Now let's focus on PCFICH issues while planning the PCIs. A careful observation of
LTE standards shows that PCFICH location is a function of two variables the PCI
and the bandwidth deployed. In popular deployments of 10Mz, we see that first
OFDM symbol of every sub frame has 100 REGs (@ of 2REGs per RB). Likewise we
can have 12, 30, 50, 150 and 200 REGs for bandwidths 1.4MHz, 3MHz, 5MHz,
15MHz and 20MHz respectively. Also PCFICH spans four (4) locations across the
bandwidth and are equidistant. But PCIs are 504 (five hundred and four), so cells
with different PCI are bound to have overlapping PCFICH locations. Hence we see
two scenarios arising, first a set of PCIs for a given bandwidth will have exactly
same PCFICH positions and secondly a group of cells that have one or more
overlapping PCFICH locations. If the PCIs within a set happens to be assigned for
neighbor cells, the UEs at cell edges will experience interference while decoding
PCFICH. Any problems in reading PCFICH leads to a situation where UE is not
reading either or both PDCCH and PDSCH thereby reducing the cell edge
throughputs.

First let us see the scenario of neighboring cells with PCIs from a set that has the
same PCFICH positions are very same. Figure 3 shows one such case where three
10MHz neighbor cells with PCIs 0, 25 and 50 (from the same set) deployed. PCI
planning with synchronization and reference signals point of view looks perfect.
i.e., PCIs 0, 25 and 50 have Primary Synchronization signals 0, 1 and 2
respectively. Also the DL cell specific reference signal positions do not overlap,
minimizing the interference. Hence we see that interference is better managed.
But there's an element of surprise when you analyze interference due to
PCFICH.

With 100 REGs in a 10MHz deployment, only 25 (=100/4) unique PCFICH locations
(with four equidistant REGs) are possible. Here we see cells with PCIs separated
by a distance of 25 has the same PCFICH positions (REGs 0, 25, 50 and 75). This
will drastically reduce the cell edge throughputs.
Figure 3: Scenario showing neighbor cells have same PCFICH location.

Now let us look the other scenario where neighbor cell have one or more PCFICH
location in common as seen in figure 4. Here we consider three 5MHz cells having
few PCFICH positions overlapping being deployed. Like in the previous case with
5MHz deployed, a total of 25 * 2 = 50 REG location are possible within the
bandwidth. With 4 equidistant locations we can have only 12 unique PCFICH
positions. Figure 4 shows three neighbor cells having PCIs 0, 12 and 25. When we
consider the cell with PCI 0 and 12 or 12 and 25, we see that two REG positions 72
and 222 are overlapping that decreases the probability of decoding PCFICH, while
PCIs 0 and 25 have all the four positions in common making it even worse to
decode PCFICH. When the PCIs have a difference of 13, we see other two REG
positions 0 and 150 overlapping. Hence it is not advisable to have PCIs with
multiples of 12/13 or 25 in neighborhood.

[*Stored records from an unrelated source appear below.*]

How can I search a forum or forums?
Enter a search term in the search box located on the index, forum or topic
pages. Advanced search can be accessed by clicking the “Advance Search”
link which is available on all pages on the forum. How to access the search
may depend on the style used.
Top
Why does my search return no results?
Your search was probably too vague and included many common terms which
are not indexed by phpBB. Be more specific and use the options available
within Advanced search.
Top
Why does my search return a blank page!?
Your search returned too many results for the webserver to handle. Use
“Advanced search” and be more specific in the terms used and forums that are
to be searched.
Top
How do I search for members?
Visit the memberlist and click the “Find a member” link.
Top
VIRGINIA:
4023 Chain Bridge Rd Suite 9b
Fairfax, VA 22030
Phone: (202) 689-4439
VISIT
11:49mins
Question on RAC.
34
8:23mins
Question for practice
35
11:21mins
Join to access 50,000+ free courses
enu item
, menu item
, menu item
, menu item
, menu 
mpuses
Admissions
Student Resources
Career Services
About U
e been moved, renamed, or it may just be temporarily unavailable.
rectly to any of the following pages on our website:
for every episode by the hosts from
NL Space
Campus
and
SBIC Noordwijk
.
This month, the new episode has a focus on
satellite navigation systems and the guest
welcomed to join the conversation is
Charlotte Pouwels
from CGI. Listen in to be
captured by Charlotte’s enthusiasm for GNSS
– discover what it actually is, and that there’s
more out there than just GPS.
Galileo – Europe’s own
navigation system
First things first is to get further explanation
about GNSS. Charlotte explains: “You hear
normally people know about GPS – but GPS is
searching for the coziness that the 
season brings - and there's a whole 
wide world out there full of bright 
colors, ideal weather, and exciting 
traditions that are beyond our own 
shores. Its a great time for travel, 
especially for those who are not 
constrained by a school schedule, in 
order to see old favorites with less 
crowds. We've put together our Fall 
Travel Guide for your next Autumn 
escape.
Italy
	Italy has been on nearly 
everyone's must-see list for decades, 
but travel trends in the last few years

A summary of above discussion can be seen in Table 1 below. Extra care must be
taken while deploying neighbor cells with PCI distances such that those
mentioned in the table are not used leading to better cell edge throughputs.
Figure 5 below shows an example scenario that abides by PCFICH plan to ensure a
better cell throughput.

Figure 4: Scenario showing neighbor cells with few (1 or more) overlapping PCFICH
locations

Table 1: PCFICH Separation distance for various LTE deployments


Figure 5: Scenario of PCI plan with PCFICH check

Conclusion

Maximum throughputs can be achieved by careful cell planning considering the


PCFICH locations additionally. The cell planning should see that neighboring cells
in the cluster or across clusters do not have a distances mentioned in Table 1.
PCFICH positions have a randomized interference due to individual REGs of cells
overlapping with other cell individual REGs.